People that banks view as creditworthy customers can borrow funds at a low interest rate known as the prime rate. Credit scores range from 300 to 850, and in order to qualify for prime rate loans, borrowers must have credit scores of at least 620, although many lenders require borrowers to have scores in excess of 700 to get the lowest rate loans. Consequently, people with credit scores below 620 are commonly described as subprime borrowers.
While most lenders refuse to finance cars for subprime borrowers, some lenders do write loans for these borrowers but counter the default risk by charging high interest rates. The interest rates on subprime loans are often two or three times higher than the rates available on prime loans. High rates result in high monthly payments, and therefore people who have struggled in the past to manage their finances end up having to pay more to borrow than people who have fewer money problems.
Lenders have to raise money to write subprime loans, but few banks are willing to lend funds to institutions to fund subprime lending because of the risks involved. Therefore, subprime auto lenders usually rely on borrowing money from investors. Bonds are sold against funds that contain subprime car loans and the interest payments on the loans are passed onto the bond holders as monthly bond payments.

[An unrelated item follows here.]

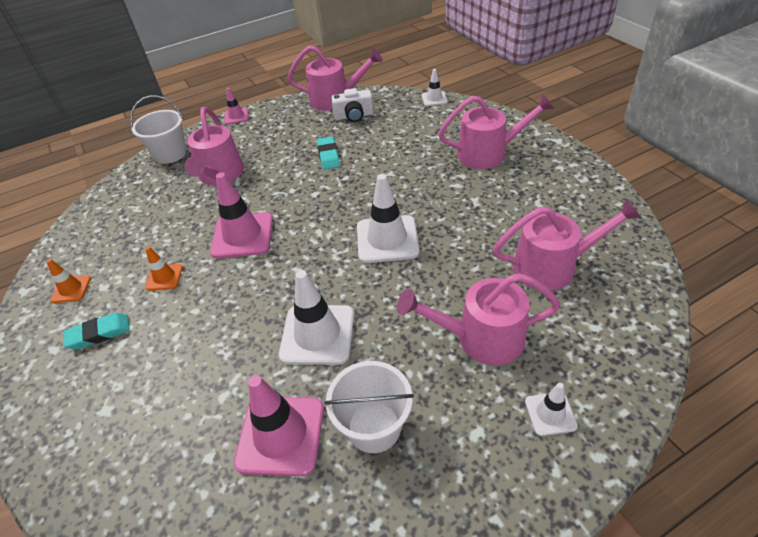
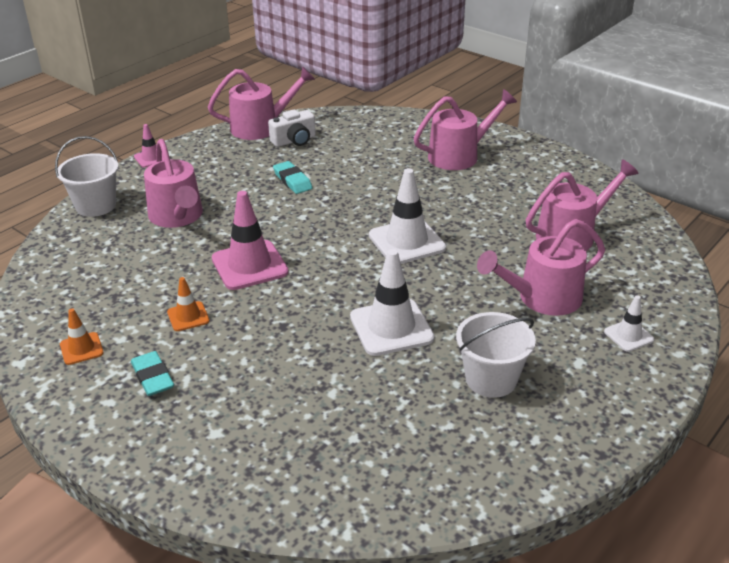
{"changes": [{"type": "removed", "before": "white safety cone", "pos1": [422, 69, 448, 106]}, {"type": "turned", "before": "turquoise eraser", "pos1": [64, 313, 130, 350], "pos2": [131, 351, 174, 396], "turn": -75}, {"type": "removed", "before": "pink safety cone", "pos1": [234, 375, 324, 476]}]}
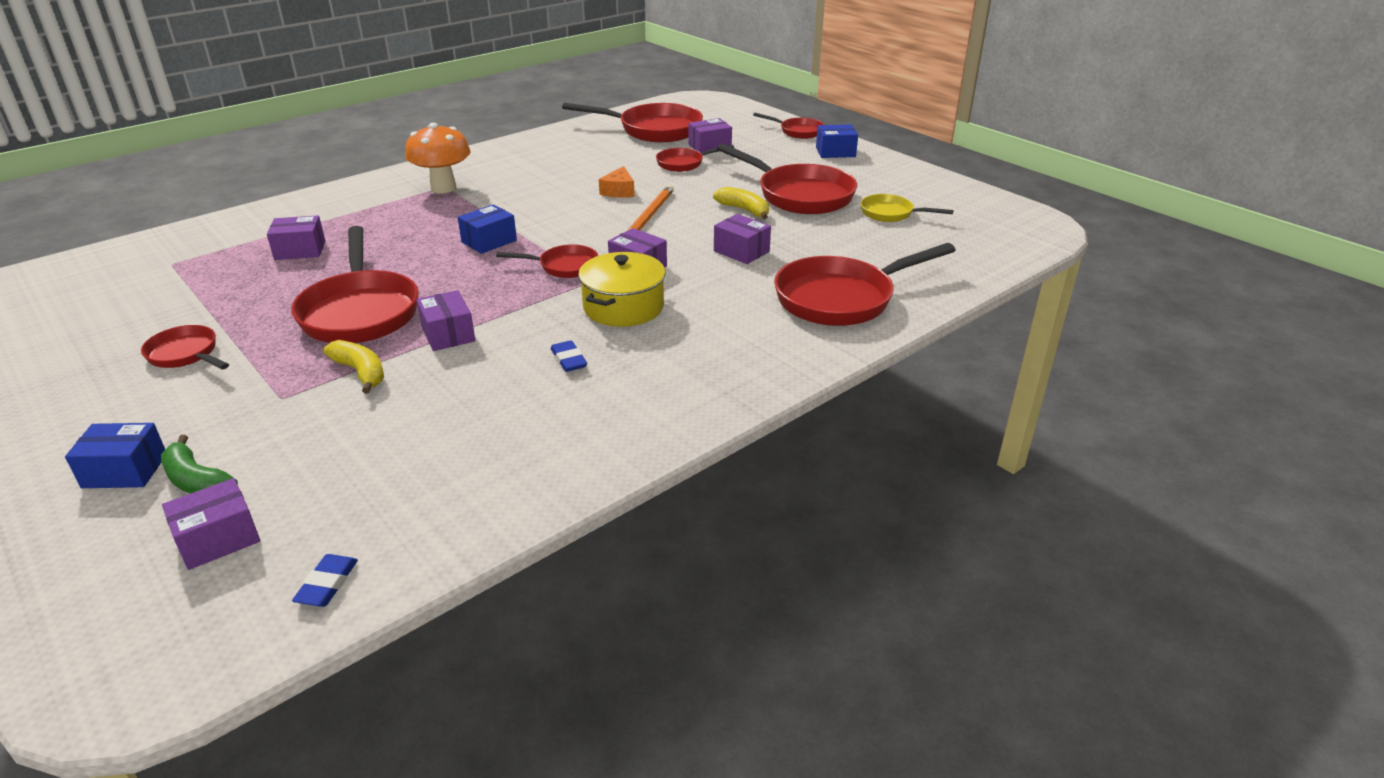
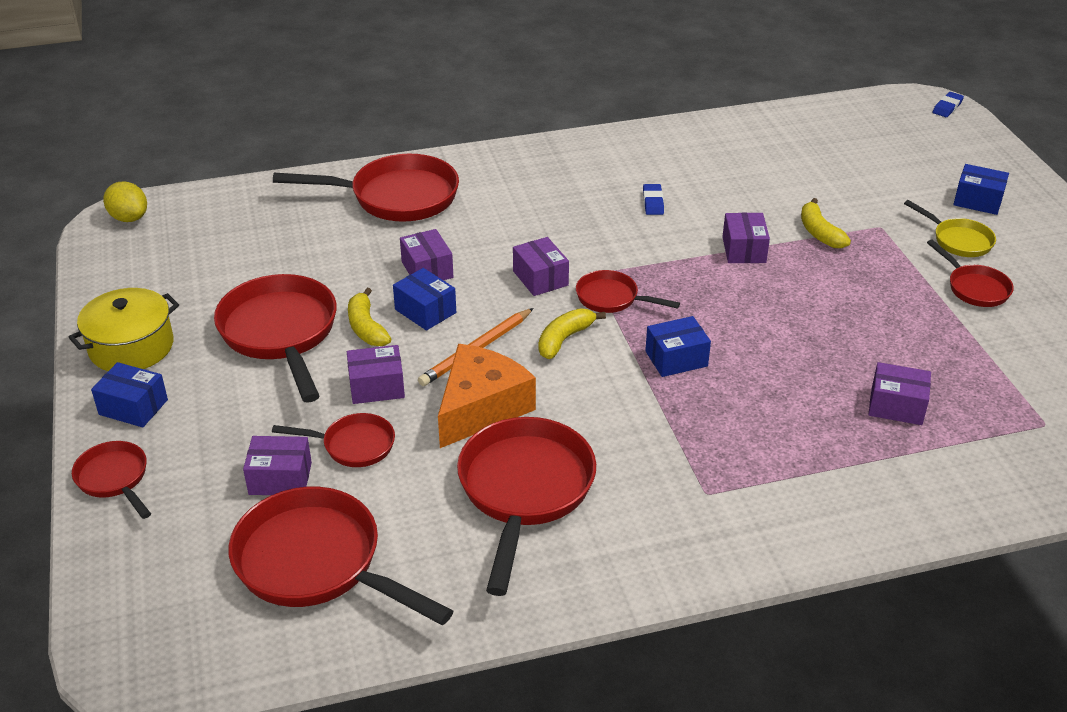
{"changes": [{"type": "removed", "before": "orange fungus", "pos1": [405, 123, 471, 194]}, {"type": "resized", "before": "orange cheese", "pos1": [599, 166, 635, 198], "pos2": [438, 344, 536, 448], "scale": 1.93}, {"type": "moved", "before": "golden frying pan", "pos1": [861, 194, 953, 222], "pos2": [904, 200, 996, 257]}, {"type": "moved", "before": "scarlet frying pan", "pos1": [291, 226, 419, 343], "pos2": [457, 417, 596, 596]}, {"type": "moved", "before": "golden pot", "pos1": [578, 252, 665, 327], "pos2": [69, 288, 179, 371]}, {"type": "removed", "before": "leaf-green banana", "pos1": [161, 434, 238, 494]}, {"type": "moved", "before": "violet package", "pos1": [162, 478, 260, 570], "pos2": [347, 345, 405, 404]}, {"type": "moved", "before": "cobalt eraser", "pos1": [292, 554, 358, 607], "pos2": [932, 92, 964, 117]}, {"type": "added", "after": "golden toy lemon", "pos2": [103, 182, 147, 222]}, {"type": "added", "after": "cobalt package", "pos2": [393, 268, 456, 331]}, {"type": "added", "after": "golden banana", "pos2": [539, 308, 606, 359]}]}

Some investors view these high yield bonds as a good alternative to more conservative income generating investment options.
Some subprime lenders even report subprime loans to credit reporting agencies, so even if you make your payments on time, you do not improve your credit standing. If you cannot qualify for a car loan due to your credit score, you can attempt to find a co-signer with good credit who can co-sign your application and improve your chances of obtaining a prime loan. Alternatively, rather than agreeing to high loan payments, you could first try and settle your delinquent debts as doing so should improve your credit score and lower your borrowing costs.